Enantioselective Addition of Malonates and β‐Keto Esters to Nitroalkenes over an Organonickel‐Functionalized Periodic Mesoporous Organosilica

A periodic mesoporous organosilica (PMO) with chiral cyclohexyldiamine‐based nickel(II) complexes incorporated within the silica framework was prepared through a co‐condensation of (1R,2R)‐cyclohexyldiamine‐derived silane and Ph‐bridged silane followed by complexation of nickel(II) bromide in the presence of (1R,2R)‐N,N′‐dibenzylcyclohexyldiamine. Structural analyses by X‐ray powder diffraction, nitrogen sorption and transmission electron microscopy disclosed its orderly mesostructure while characterization by solid‐state NMR and X‐ray photoelectron spectroscopy demonstrated the well‐defined single‐site chiral bis(cyclohexyldiamine)‐based nickel(II) active centers incorporated within the PMO material.
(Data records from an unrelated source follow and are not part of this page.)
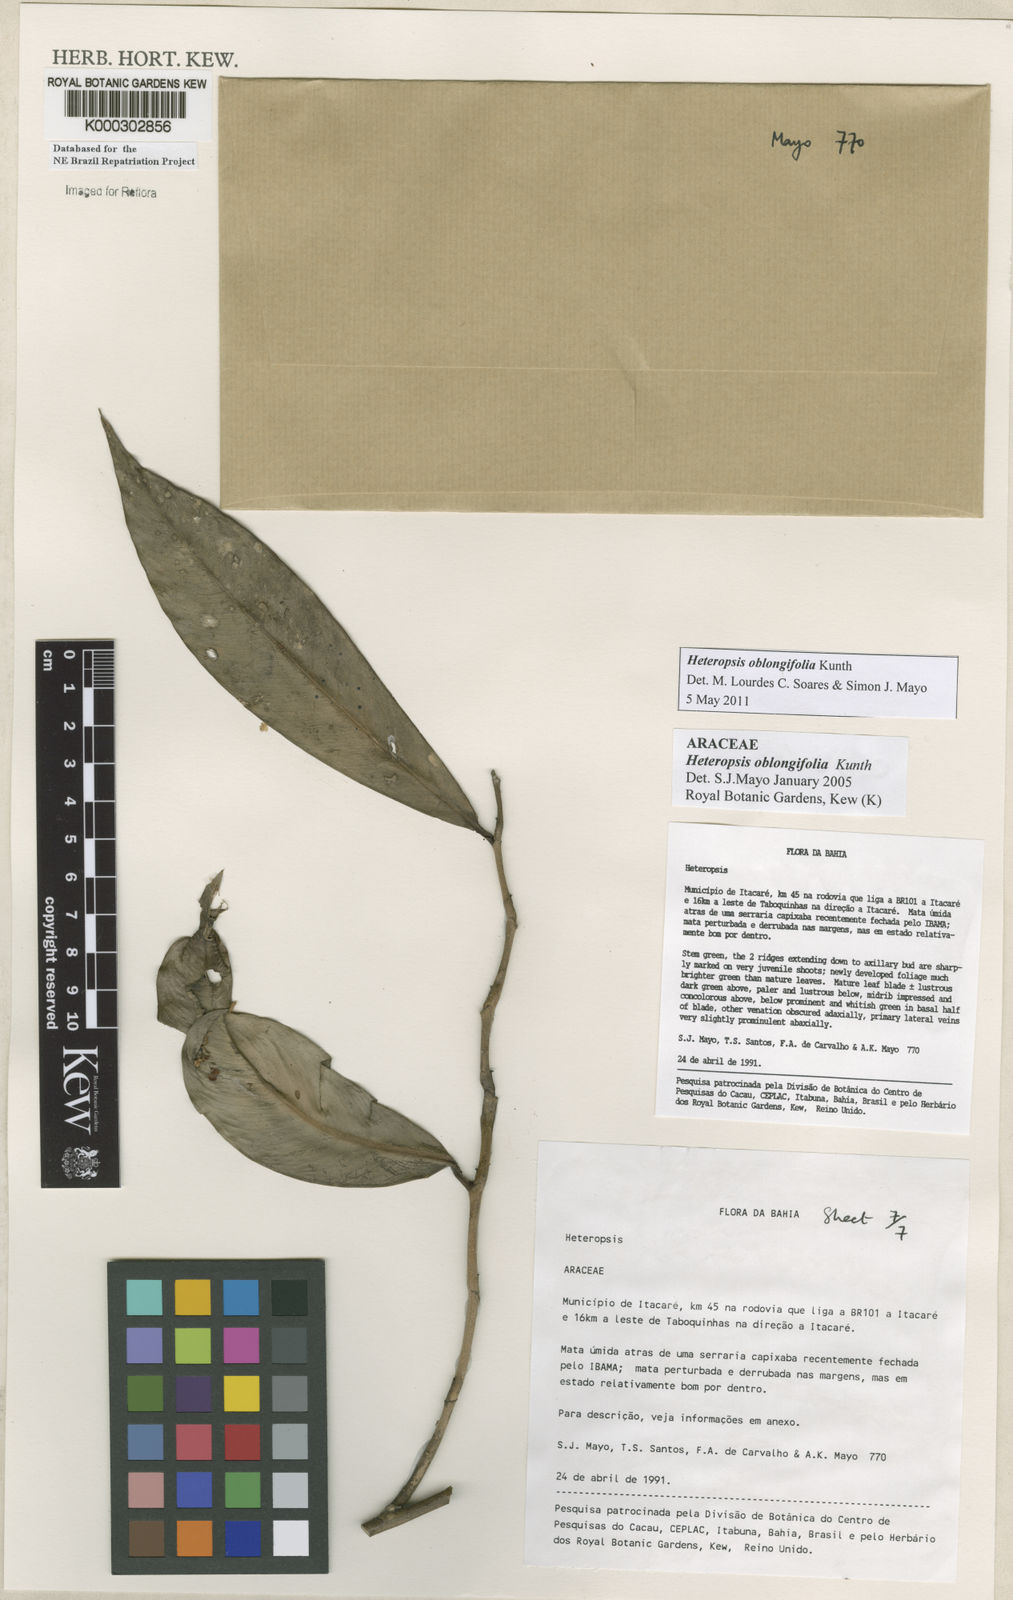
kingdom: Plantae
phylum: Tracheophyta
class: Liliopsida
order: Alismatales
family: Araceae
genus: Heteropsis
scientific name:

In particular, as a heterogeneous chiral catalyst, this periodic mesoporous organosilica showed high catalytic activity and excellent enantioselectivity in asymmetric Michael addition of 1,3‐dicarbonyl compounds to nitroalkenes (more than 92% conversions and up to 99% ee values). More importantly, this heterogeneous catalyst could be recovered easily and reused repeatedly nine times without obviously affecting its ee value, showing good potential for industrial applications.     
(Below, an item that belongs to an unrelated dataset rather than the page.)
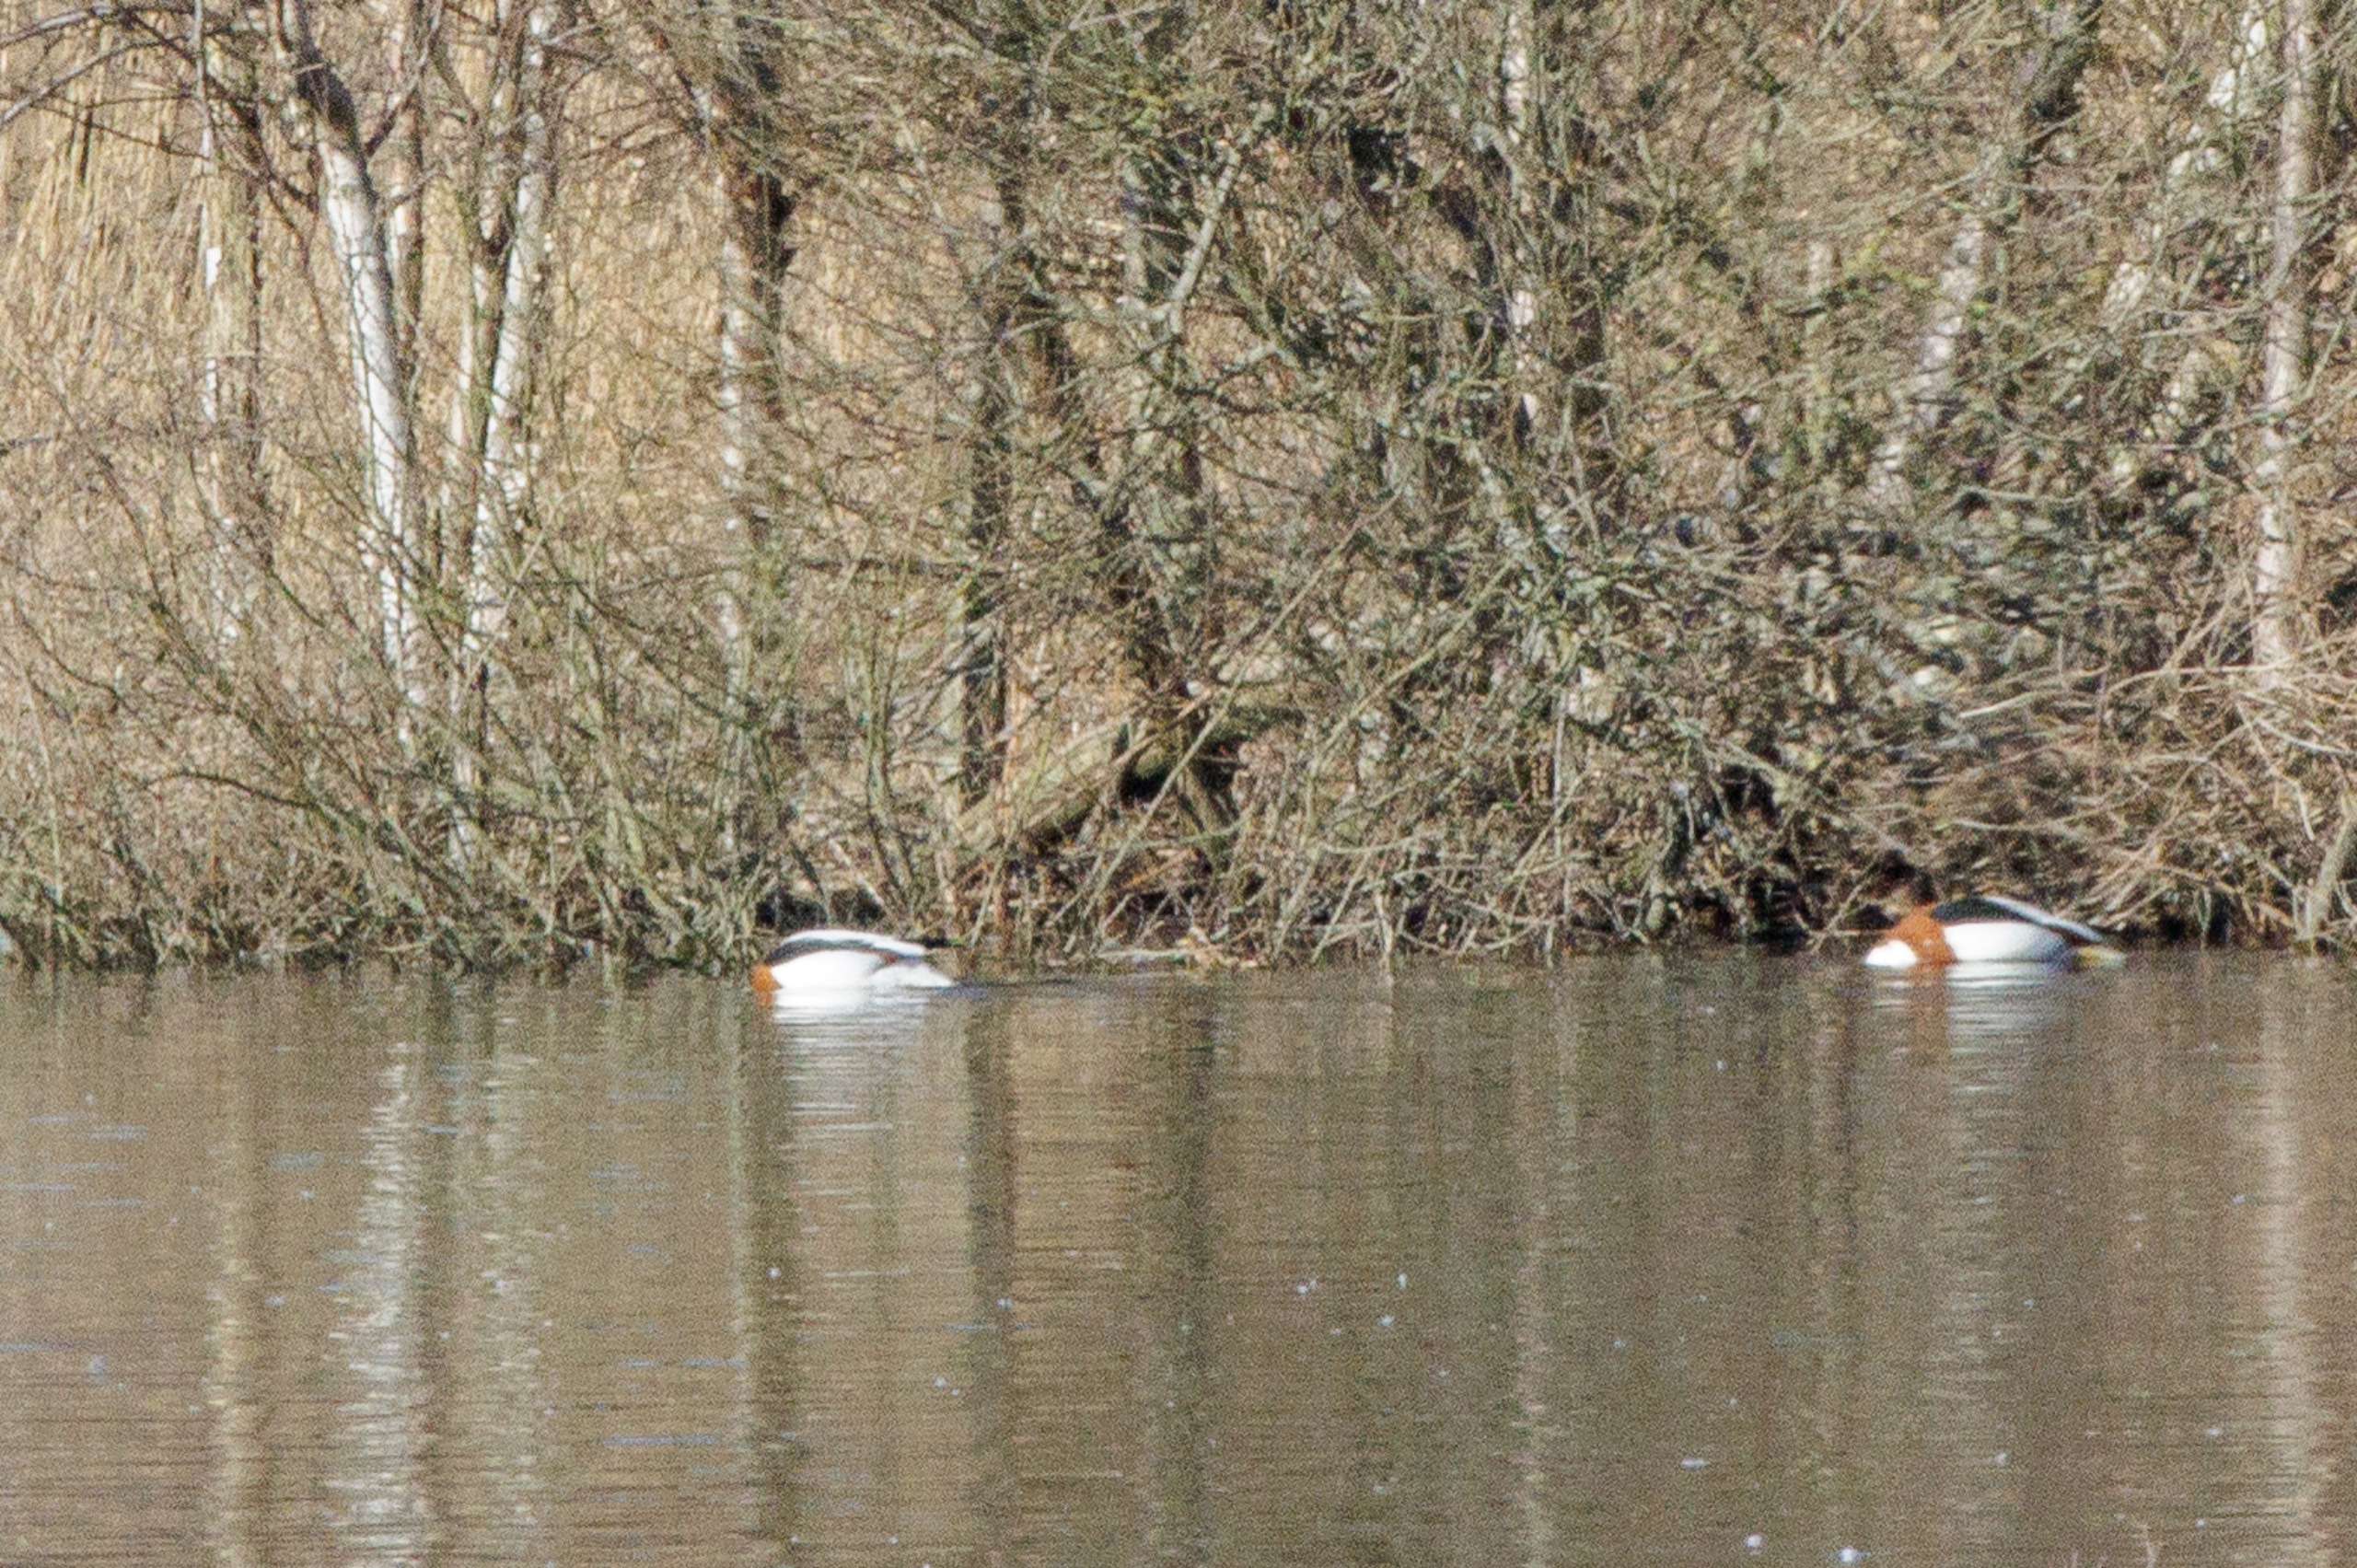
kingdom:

A Simple Approach to Unsymmetric Atropoisomeric Bipyridine N,N′‐Dioxides and Their Application in Enantioselective Allylation of Aldehydes

The [2+2+2] cyclotrimerization of 1‐isoquinolinyl‐1,7‐octadiyne with benzonitrile catalyzed by CpCo(CO)₂ opened a new pathway for a synthesis of unsymmetrical axially chiral bipyridine N,N′‐dioxides. The N,N′‐dioxide 3a was found to be highly catalytically active and enantioselective for the asymmetric allylation of aldehydes with allyltrichlorosilane. The allylation took place with even 1 % of the catalyst with an enantioselectivity up to 87 % ee.